WORK ITEM: Please reproduce, exactly and with nothing added, the line containing "Eine andere Form" and every line after it to the end of the records.
─── MATERIALS PROVIDED ───
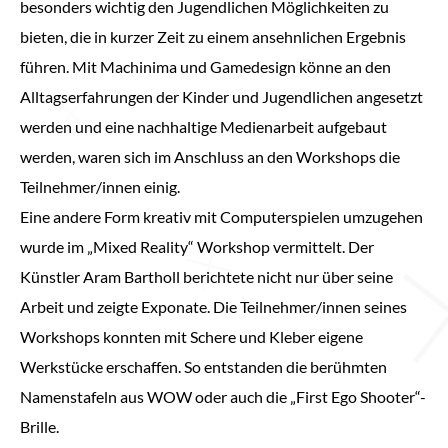
besonders wichtig den Jugendlichen Möglichkeiten zu
bieten, die in kurzer Zeit zu einem ansehnlichen Ergebnis
führen. Mit Machinima und Gamedesign könne an den
Alltagserfahrungen der Kinder und Jugendlichen angesetzt
werden und eine nachhaltige Medienarbeit aufgebaut
werden, waren sich im Anschluss an den Workshops die
Teilnehmer/innen einig.
Eine andere Form kreativ mit Computerspielen umzugehen
wurde im „Mixed Reality“ Workshop vermittelt. Der
Künstler Aram Bartholl berichtete nicht nur über seine
Arbeit und zeigte Exponate. Die Teilnehmer/innen seines
Workshops konnten mit Schere und Kleber eigene
Werkstücke erschaffen. So entstanden die berühmten
Namenstafeln aus WOW oder auch die „First Ego Shooter“-
Brille.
───
REPLY TO THE EXERCISE:
Eine andere Form kreativ mit Computerspielen umzugehen
wurde im „Mixed Reality“ Workshop vermittelt. Der
Künstler Aram Bartholl berichtete nicht nur über seine
Arbeit und zeigte Exponate. Die Teilnehmer/innen seines
Workshops konnten mit Schere und Kleber eigene
Werkstücke erschaffen. So entstanden die berühmten
Namenstafeln aus WOW oder auch die „First Ego Shooter“-
Brille.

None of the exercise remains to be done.